To: jamese777
jamese777 said:
Ankeny et. al. v The Governor of Indiana. Mitch Daniels http://caselaw.findlaw.com/in-court-of-appeals/1501011.html (Scroll to Section B of the Courts opinion: Natural Born Citizen
Thank you for the citation. Unfortunately we will never know what the Supreme Court would have said as the plaintiffs never appealed it to the Supreme Court. One would think all citizens would like to hear what the Supreme Court has to say on this matter with regards to presidential requirements.
Nevertheless we know where the courts stand with regards to this issue. The final battleground will be between one or more states and the federal government. Will we ever get a definitive decision on this, one that isn't based on the faulty premise of the 14th Amendment rewriting Article II definitions?
To: devattel
james cites the Ankeny decision, which is full of contradictions. On one hand they mischaracterize the plaintiff's case about the relevance of where Obama was or wasn't born. In the introduction, the court says, "Specifically, Plaintiffs appear to argue that the Governor did not comply with this duty because:" ... "(b)neither President Barack Obama nor Senator John McCain were eligible to hold the office of President because neither were born naturally within any Article IV State of the 50 United States of America․' In Part B, they say, "the most common argument has been waged by members of the so-called birther movement who suggest that the President was not born in the United States;" ..."The Plaintiffs in the instant case make a different legal argument based strictly on constitutional interpretation."

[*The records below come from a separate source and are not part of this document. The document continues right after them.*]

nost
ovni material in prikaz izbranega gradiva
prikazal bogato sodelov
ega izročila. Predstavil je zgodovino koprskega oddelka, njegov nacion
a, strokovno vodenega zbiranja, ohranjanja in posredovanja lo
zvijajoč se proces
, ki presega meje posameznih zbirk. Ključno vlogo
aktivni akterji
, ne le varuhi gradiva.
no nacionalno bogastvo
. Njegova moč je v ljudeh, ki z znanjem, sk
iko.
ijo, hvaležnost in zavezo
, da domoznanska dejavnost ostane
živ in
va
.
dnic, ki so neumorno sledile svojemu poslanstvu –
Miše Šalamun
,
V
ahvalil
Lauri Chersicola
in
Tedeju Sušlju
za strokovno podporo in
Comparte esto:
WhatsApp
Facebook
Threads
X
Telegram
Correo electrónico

Then the court says: "Based upon the language of Article II, Section 1, Clause 4 and the guidance provided by Wong Kim Ark, we conclude that persons born within the borders of the United States are natural born Citizens for Article II, Section 1 purposes, regardless of the citizenship of their parents." But they contradict this guidance by footnoting: "We note the fact that the Court in Wong Kim Ark did not actually pronounce the plaintiff a natural born Citizen using the Constitution's Article II language ..."
194 posted on
02/16/2011 3:31:54 AM PST by
edge919
To: devattel
Thank you for the citation. Unfortunately we will never know what the Supreme Court would have said as the plaintiffs never appealed it to the Supreme Court. One would think all citizens would like to hear what the Supreme Court has to say on this matter with regards to presidential requirements.

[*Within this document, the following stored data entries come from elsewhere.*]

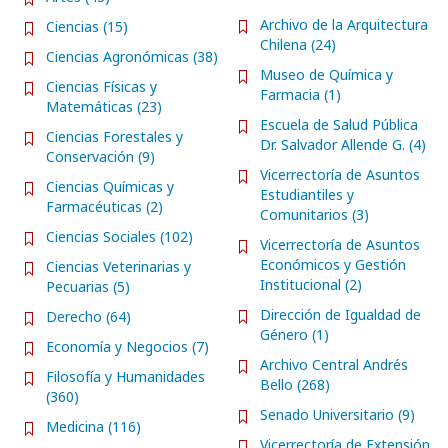
Archivo de la Arquitectura
Ciencias (15)
Chilena (24)
Ciencias Agronómicas (38)
Museo de Química y
Ciencias Físicas y
Farmacia (1)
Matemáticas (23)
Escuela de Salud Pública
Ciencias Forestales y
Dr. Salvador Allende G. (4)
Conservación (9)
Vicerrectoría de Asuntos
Ciencias Químicas y
Estudiantiles y
Farmacéuticas (2)
Comunitarios (3)
Ciencias Sociales (102)
Vicerrectoría de Asuntos
Económicos y Gestión
Ciencias Veterinarias y
Institucional (2)
Pecuarias (5)
Dirección de Igualdad de
Derecho (64)
Género (1)
Economía y Negocios (7)
Archivo Central Andrés
Filosofía y Humanidades
Bello (268)
(360)
Senado Universitario (9)
Medicina (116)
Vicerrectoría de Extensión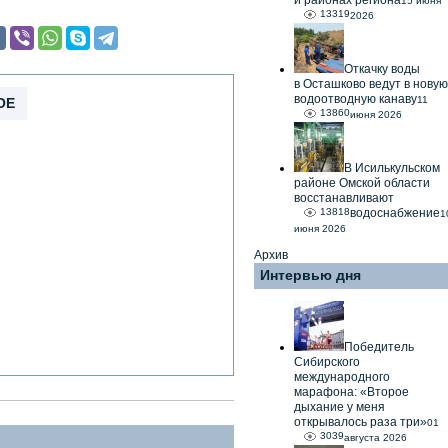
и районах региона
15 июня
13319
2026
Откачку воды
в Осташково ведут в новую
водоотводную канаву
11
ОЕ
13860
июня 2026
В Исилькульском
районе Омской области
восстанавливают
13818
водоснабжение
1
июня 2026
Архив
Интервью дня
Победитель
Сибирского
международного
марафона: «Второе
дыхание у меня
открывалось раза три»
01
3039
августа 2026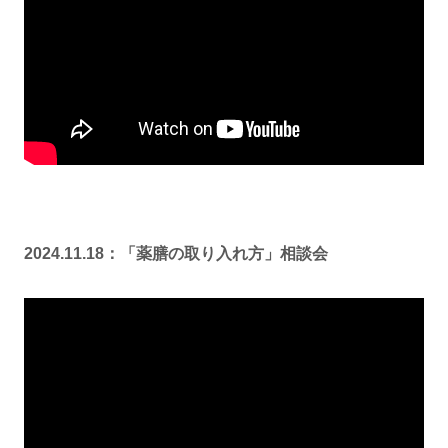
2024.11.18：「薬膳の取り入れ方」相談会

Nevertheless we know where the courts stand with regards to this issue. The final battleground will be between one or more states and the federal government. Will we ever get a definitive decision on this, one that isn’t based on the faulty premise of the 14th Amendment rewriting Article II definitions?

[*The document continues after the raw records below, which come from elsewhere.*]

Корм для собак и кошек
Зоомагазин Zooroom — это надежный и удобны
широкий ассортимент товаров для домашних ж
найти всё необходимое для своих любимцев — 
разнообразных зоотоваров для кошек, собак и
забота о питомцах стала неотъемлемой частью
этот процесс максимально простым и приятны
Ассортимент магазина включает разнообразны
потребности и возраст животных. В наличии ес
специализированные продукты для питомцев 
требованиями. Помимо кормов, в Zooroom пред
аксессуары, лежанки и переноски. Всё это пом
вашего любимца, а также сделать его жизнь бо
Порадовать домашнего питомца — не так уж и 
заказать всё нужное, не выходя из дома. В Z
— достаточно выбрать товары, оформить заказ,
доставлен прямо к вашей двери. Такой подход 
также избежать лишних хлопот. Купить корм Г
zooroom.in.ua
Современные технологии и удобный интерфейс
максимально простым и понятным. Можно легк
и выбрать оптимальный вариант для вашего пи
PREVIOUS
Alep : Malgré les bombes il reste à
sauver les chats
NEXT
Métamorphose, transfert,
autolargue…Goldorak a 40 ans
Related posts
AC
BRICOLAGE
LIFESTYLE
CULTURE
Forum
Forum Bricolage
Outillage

You’re welcome for the citation.
The plaintiffs in Ankeny did appeal to the Supreme Court of Indiana. The state Supreme Court refused to hear the appeal.
American elections are conducted on a state by state basis with an accumulation of each state’s electoral college votes determining the winner. It is likely that the US Supreme Court will not get involved in a states’ rights issue while there is a conservative majority on the Court.
If Ankeny had won and the Governor of Indiana had been ordered to invalidate Obama’s electoral college votes, that would have initiated a cascade of other states doing the same thing and invalidating the 2008 election on grounds of ineligibility of Obama for not having two American citizen parents.